Scheduling is insane most days.

I fondly remember when, just a few years ago, I had free time to spare. I was prolific. I wrote code all the time, writing Ruby bindings for SQLite3, a server-automation tool called Capistrano, a pure-Ruby SSH client called Net-SSH, and lots of other things, like a dungeon generator, a budgeting tool, ray tracers, and more. I experimented, I tinkered, I dreamed…

It was like living near the ocean! Oh, that constant roar of creativity, and generativity…

My productivity is much more constrained these days. I feel much farther from that well of creativity–much higher, with metaphorical mountains and deserts and forests standing between me and those bright days. I look at what I’m producing and it feels like the barest trickle of what it used to be.

The whisper of a stream, to the roaring of the ocean that was.

I have to create. It’s who I am, what I do. It’s how I think about myself, and how I relate to the world around me. The thought of making more time by simply not playing music, or writing stories, or crafting code… I’d be miserable, and lost.

So instead of making time for new creation by removing constraints, I’ve discovered that I can instead constrain my time for creation. Instead of bemoaning the ocean that I used to have, I can channel a few moments each day into a little stream, whispering and murmuring its way along. I take the things I want to work on, box them up, and commit to spending time each day on them.

Literally “moments”, sometimes. I try to practice guitar for 15 minutes each day, but some days it’s more like I play a few scales and put the guitar away. I try to work on writing for 15 minutes daily, too, but there have been days when I count it even if I only managed to brainstorm one new idea for a story.

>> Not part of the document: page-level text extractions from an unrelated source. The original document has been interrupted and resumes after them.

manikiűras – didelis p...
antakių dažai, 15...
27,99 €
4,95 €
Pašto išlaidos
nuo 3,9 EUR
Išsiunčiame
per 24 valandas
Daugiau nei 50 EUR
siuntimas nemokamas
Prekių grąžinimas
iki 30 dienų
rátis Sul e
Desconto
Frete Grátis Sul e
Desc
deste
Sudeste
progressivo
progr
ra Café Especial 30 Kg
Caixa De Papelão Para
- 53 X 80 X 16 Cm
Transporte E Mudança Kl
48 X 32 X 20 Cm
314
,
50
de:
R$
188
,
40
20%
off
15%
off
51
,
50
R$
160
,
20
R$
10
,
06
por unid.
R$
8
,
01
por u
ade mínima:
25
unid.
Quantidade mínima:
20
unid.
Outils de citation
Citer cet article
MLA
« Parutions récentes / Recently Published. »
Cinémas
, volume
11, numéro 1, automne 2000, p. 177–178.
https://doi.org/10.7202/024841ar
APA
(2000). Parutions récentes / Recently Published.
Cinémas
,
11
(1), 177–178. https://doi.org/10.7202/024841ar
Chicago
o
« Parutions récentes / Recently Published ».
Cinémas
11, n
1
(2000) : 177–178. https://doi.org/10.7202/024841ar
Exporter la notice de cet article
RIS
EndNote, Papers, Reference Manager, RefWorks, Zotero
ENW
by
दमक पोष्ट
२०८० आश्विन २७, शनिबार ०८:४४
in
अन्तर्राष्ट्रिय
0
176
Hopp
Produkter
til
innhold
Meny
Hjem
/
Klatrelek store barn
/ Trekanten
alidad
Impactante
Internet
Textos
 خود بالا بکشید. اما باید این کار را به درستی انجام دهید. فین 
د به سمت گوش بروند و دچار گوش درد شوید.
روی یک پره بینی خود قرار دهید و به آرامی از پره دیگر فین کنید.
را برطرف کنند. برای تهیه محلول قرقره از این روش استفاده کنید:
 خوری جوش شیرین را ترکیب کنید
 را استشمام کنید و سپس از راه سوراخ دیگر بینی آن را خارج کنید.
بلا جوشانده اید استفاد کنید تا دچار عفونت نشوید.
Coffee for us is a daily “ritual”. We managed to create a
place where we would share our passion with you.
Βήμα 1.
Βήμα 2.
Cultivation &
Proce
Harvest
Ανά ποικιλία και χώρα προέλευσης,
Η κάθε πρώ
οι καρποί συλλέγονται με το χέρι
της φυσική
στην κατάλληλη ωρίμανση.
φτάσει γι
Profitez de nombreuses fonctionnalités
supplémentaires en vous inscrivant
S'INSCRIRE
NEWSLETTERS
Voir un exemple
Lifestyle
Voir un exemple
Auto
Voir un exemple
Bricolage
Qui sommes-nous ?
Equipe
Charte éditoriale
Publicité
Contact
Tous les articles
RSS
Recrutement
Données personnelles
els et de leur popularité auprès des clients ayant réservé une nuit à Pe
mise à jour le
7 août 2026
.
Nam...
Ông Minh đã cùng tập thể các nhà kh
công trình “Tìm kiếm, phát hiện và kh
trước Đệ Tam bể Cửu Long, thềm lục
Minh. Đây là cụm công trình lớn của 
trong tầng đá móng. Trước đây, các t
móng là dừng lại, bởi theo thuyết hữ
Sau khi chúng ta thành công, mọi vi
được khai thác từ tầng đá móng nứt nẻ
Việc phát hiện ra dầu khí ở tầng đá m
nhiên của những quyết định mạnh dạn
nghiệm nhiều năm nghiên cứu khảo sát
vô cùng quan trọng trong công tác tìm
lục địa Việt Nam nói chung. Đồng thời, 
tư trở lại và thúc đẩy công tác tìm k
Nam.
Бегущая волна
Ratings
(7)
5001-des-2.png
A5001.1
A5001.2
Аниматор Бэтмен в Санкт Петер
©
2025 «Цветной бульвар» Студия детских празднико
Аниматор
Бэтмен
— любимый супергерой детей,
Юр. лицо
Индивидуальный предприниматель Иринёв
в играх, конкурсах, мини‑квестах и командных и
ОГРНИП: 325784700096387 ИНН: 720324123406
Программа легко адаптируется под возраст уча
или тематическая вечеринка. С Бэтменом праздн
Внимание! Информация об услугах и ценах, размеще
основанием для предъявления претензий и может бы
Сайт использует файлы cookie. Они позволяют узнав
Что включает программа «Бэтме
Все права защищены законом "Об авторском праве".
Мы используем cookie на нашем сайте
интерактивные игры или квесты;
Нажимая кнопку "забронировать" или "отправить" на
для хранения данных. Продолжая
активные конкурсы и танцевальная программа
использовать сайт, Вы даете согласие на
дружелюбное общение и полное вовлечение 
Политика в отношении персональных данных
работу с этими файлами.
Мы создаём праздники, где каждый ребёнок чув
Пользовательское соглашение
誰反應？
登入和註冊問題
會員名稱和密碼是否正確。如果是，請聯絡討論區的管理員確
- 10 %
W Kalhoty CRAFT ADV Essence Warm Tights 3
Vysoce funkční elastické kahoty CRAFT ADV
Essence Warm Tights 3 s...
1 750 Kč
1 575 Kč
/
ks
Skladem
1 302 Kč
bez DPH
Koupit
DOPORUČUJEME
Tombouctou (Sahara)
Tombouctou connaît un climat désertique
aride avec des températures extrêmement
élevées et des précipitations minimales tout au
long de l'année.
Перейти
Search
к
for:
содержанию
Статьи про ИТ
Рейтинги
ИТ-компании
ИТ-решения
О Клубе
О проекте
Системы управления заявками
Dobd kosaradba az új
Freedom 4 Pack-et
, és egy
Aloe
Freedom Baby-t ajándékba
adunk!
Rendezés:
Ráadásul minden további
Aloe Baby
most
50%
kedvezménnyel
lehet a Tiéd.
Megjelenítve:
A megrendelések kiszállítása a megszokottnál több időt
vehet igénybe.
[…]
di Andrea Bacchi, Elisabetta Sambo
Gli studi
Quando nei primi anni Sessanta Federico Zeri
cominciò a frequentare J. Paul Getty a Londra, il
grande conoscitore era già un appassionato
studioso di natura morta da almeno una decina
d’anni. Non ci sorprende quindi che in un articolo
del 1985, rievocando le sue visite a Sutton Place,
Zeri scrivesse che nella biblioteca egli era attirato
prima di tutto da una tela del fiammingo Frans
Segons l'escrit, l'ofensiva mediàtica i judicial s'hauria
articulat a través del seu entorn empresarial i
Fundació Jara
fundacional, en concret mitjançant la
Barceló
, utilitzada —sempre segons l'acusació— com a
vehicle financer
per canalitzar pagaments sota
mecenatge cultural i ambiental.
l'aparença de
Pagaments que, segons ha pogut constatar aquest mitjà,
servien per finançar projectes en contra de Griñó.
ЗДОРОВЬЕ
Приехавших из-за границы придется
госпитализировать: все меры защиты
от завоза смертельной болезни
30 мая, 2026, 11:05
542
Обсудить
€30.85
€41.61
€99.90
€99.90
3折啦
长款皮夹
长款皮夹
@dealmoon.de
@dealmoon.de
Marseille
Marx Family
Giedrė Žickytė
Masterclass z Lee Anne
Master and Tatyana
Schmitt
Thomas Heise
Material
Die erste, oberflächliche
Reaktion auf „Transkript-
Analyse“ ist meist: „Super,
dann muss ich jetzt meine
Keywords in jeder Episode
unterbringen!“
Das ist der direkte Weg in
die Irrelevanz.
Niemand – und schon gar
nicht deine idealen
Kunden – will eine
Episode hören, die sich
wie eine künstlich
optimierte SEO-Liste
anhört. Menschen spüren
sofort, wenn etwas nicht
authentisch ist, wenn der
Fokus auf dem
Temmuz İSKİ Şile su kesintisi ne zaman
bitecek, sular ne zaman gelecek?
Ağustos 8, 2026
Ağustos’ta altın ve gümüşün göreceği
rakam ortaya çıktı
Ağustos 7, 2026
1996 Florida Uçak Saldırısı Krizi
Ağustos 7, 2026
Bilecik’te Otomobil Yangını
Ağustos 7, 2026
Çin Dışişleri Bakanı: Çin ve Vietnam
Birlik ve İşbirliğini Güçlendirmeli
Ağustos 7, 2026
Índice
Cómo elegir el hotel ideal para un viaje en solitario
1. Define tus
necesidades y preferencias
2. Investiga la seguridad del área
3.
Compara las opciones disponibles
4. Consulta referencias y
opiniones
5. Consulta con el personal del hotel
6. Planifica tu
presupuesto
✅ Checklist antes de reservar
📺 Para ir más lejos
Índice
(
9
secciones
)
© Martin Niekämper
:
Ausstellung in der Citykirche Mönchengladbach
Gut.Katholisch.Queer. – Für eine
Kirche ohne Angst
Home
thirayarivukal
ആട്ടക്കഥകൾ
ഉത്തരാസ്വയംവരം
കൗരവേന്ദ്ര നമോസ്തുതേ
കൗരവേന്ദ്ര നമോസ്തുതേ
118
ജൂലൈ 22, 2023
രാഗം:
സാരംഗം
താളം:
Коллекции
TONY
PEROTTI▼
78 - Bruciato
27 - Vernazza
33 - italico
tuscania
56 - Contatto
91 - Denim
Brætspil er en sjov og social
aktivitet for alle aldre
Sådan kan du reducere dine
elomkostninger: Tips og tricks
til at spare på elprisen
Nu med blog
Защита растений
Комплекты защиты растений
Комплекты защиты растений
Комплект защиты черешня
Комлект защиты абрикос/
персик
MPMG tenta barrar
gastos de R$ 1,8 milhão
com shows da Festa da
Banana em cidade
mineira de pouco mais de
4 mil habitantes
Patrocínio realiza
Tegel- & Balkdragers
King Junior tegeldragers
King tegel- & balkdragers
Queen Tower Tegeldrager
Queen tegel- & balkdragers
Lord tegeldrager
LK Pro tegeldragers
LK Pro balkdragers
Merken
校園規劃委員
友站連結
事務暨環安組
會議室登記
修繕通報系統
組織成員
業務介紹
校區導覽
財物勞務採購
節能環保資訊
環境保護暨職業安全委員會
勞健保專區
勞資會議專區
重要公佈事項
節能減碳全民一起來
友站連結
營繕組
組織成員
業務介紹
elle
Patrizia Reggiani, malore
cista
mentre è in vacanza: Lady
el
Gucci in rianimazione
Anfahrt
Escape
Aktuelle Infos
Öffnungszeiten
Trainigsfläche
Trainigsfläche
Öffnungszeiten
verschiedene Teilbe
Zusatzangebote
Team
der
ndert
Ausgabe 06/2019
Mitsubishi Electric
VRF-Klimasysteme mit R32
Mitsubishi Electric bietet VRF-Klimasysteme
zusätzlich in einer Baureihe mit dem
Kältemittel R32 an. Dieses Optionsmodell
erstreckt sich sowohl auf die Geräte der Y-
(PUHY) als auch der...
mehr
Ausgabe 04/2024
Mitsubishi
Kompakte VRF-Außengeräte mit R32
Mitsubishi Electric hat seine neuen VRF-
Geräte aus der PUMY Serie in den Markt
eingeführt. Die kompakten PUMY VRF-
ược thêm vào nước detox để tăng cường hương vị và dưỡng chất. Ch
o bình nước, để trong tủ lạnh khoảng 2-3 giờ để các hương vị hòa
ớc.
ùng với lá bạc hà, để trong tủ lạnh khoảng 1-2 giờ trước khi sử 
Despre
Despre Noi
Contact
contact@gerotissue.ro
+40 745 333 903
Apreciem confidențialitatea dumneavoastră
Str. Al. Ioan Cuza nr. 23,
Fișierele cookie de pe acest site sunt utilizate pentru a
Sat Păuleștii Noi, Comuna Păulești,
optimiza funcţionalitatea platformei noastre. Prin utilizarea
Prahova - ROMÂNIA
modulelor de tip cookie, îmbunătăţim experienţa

The important thing isn’t how much I’m producing, but that I’m still moving myself forward. I still have momentum. My stream isn’t carrying very much, and it’s certainly not going anywhere very quickly, but these drought-days of sparse creativity and meager output are temporary. Someday these constraints will change, and I’ll find that reservoir of productivity again.

I’ll take it a day at a time, a little water here, a bit of generativity there.

I think the Koreans have it right. Even this weakly-flowing stream will eventually reach the ocean.